Analysis: Here’s why Biden is going to Poland

Stephen Collinson

If there’s one nation that understands Ukraine’s torment, it’s Poland, which welcomes President Joe Biden on Friday as part of his emergency mission to shore up NATO’s defenses following Russia’s brutal invasion.

In the United States, Biden’s warnings that democracy is under siege from menacing autocrats can seem remote, even after former President Donald Trump’s US Capitol insurrection and attempt to steal the 2020 election.

 in Poland, which neighbors Ukraine, freedom is fresh enough to still be a novelty. In a tortured 20th-century history, the country — torn between East and West — was repeatedly conquered, was ruled by foreign tyrants and saw millions of its people purged or driven as refugees from homes destroyed by warfare.


Poland again finds itself on the front line of conflict. It’s on the dividing line between states in the NATO club, to which it now belongs, and President Vladimir Putin’s Russian orbit, which includes another Polish neighbor, Belarus. Poland has opened its borders to more than 2 million of the nearly 3.7 million Ukrainians who have fled Putin’s onslaught, and the war came close to its borders with a Russian strike on a base in western Ukraine earlier this month.


Like Ukraine, Poland lived for decades under Moscow’s Communist iron fist. Like Ukrainians, Poles are often gritty, are deeply suspicious of Russians and have fighting for their freedom and sovereignty ingrained in their DNA. Unlike Ukraine, one of the founding republics of the Soviet Union, Poland made it to the West after decades under the Warsaw Pact umbrella. And in addition to being in NATO, it’s a member of the European Union, albeit one that has had tensions recently with Brussels over its own flirtations with populist nationalism.

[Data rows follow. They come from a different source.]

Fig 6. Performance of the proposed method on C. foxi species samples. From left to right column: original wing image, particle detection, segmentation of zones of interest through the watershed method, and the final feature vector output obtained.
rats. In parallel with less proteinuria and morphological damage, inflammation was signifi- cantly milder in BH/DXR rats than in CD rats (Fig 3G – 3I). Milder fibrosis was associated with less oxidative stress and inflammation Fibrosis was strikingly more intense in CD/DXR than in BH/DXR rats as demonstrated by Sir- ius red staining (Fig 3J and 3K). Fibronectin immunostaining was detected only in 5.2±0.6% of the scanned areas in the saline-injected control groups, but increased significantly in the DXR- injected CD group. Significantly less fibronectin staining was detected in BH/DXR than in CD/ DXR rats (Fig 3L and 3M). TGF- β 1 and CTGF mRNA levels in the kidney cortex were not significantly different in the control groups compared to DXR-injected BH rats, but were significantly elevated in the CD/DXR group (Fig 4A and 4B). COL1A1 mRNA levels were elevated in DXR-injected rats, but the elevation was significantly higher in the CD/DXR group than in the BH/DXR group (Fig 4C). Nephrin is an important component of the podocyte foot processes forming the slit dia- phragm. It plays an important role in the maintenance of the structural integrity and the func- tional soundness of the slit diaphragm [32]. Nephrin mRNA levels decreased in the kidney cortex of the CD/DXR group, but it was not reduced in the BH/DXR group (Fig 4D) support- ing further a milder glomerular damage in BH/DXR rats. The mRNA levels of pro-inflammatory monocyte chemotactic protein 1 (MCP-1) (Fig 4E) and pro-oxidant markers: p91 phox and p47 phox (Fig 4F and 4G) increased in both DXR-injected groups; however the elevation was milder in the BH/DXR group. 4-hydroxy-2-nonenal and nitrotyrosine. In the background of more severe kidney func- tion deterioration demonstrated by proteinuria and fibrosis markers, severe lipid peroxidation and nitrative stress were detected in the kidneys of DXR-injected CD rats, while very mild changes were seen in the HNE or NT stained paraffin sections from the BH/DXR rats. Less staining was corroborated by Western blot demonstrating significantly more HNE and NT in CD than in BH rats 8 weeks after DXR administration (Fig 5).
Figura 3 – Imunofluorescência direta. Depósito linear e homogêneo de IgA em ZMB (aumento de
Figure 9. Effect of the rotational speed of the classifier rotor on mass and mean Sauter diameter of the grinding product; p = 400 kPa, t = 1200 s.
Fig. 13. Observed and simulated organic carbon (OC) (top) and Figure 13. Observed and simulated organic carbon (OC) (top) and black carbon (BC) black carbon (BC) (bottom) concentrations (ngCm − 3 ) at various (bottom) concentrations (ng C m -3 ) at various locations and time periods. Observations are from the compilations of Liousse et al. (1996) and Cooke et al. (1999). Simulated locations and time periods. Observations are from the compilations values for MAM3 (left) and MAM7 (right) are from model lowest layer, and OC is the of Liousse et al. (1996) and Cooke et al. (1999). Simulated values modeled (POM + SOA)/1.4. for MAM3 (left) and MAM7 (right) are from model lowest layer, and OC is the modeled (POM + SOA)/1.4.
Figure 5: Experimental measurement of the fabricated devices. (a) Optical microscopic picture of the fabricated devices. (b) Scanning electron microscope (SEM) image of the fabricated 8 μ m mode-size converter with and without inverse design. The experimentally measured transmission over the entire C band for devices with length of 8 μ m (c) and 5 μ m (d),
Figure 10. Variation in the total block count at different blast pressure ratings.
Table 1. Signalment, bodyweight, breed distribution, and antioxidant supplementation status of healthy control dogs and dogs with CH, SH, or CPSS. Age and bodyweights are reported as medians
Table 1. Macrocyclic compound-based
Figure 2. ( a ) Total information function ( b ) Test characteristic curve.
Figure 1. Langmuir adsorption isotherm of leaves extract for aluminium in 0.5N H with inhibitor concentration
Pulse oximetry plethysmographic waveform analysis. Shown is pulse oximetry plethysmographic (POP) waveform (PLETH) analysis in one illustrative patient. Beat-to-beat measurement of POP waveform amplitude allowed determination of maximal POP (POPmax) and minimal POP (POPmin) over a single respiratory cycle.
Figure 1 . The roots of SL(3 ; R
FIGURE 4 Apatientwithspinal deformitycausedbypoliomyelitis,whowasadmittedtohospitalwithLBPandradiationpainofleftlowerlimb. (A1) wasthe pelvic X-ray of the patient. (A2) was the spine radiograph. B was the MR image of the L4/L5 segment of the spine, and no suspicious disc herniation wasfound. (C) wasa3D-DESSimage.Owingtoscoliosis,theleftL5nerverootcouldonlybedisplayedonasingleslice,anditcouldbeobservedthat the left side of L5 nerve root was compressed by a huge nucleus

As Putin’s threat mounted in recent years, Poland hosted rotations of US troops and jets. In February, before Putin invaded Ukraine, Poland was one of the nations to which Biden ordered 3,000 troops to bolster the alliance’s eastern flank. If the war in Ukraine spills over into a broader conflict between Russia and the West, a frightening prospect, there’s a good chance it could happen in Poland.